By Guillermo Alvarado

The year 2023 is living its last hours and is about to enter the drawer of memories leaving behind a humanity incapable of resolving its serious contradictions, increased by the evidence of climate change and all the calamities that accompany it.

This was expected to be the year of recovery after the global health crisis caused by the Covid-19 pandemic, but in reality it served to show how little we learned from those moments, when we were in danger of perishing before a microscopic enemy.

Wars remained the order of the day and, in fact, we are living through one of the cruelest wars known in recent times when one of the most powerful modern armies, that of Israel, uses its force against a defenseless population in the Gaza Strip.

Attacks by air, sea and land are devastating entire cities and more than 21,000 people have been killed, two thirds of them innocent women and children, without any concrete efforts among the international community to stop this genocidal brutality.

We are the only species of nature capable of perpetrating such acts.

But it is not the only thing, because the voracity of an irrational system of production and consumption is destroying our only possible home, this planet, which every year suffers devastating climatic phenomena that hit hardest those who pollute the least.

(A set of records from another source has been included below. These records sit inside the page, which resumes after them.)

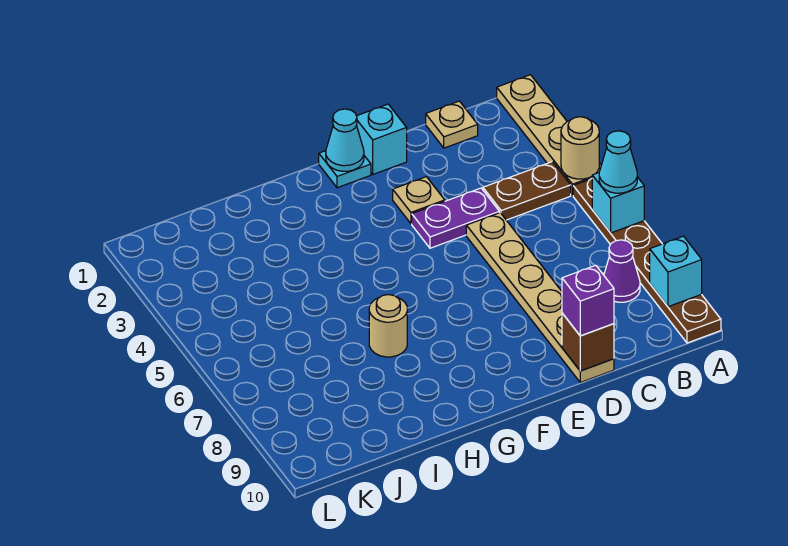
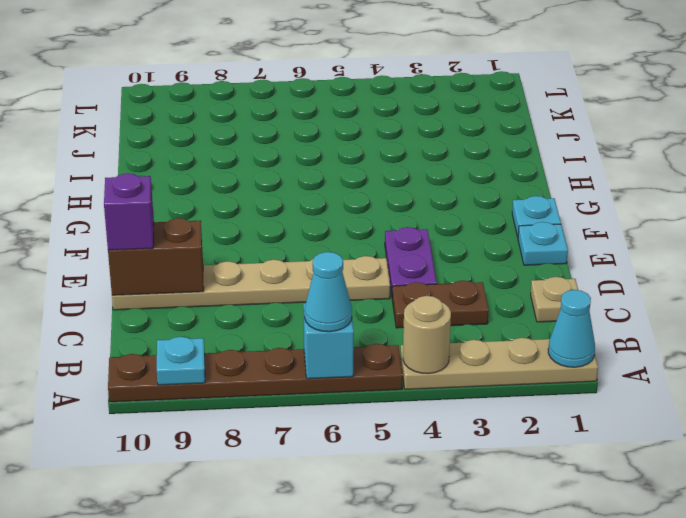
cyan brick A9 level 2 -> cyan plate A9 level 2
brown plate B4:C4 level 1 -> brown plate C3:C4 level 1
purple cone B8 level 1 -> none
brown brick D10 level 2 -> brown brick D9:D10 level 2
cyan brick E1 level 1 -> cyan plate E1 level 1
tan plate E3 level 1 -> none
cyan cone F1 level 2 -> cyan cone A1 level 2
tan round brick H7 level 1 -> none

In our region, the Economic Commission for Latin America and the Caribbean stated that in 2023 poverty will affect 29.1% of the population, which means that 183 million human beings lack the essentials for a dignified life and 72 million of them are living in poverty.

All this in one of the richest areas of the world, with sufficient resources to produce food and goods for all its inhabitants and many more.

At the end of the 23rd year of the third millennium of modern history, every day we demonstrate with greater crudeness our inability to relate in harmony with the environment and with ourselves.In the Mayan civil calendar -because they had others- there were five days at the end of each year to meditate on what happened and prepare for what is to come.

How good it would be to recover that practice and help us in that way to prevent our moral or physical extinction, I do not know now which of the two is more serious, and to turn this earth into the home of all, where no one is surplus or lacking and thus demonstrate, perhaps, that we are the superior species.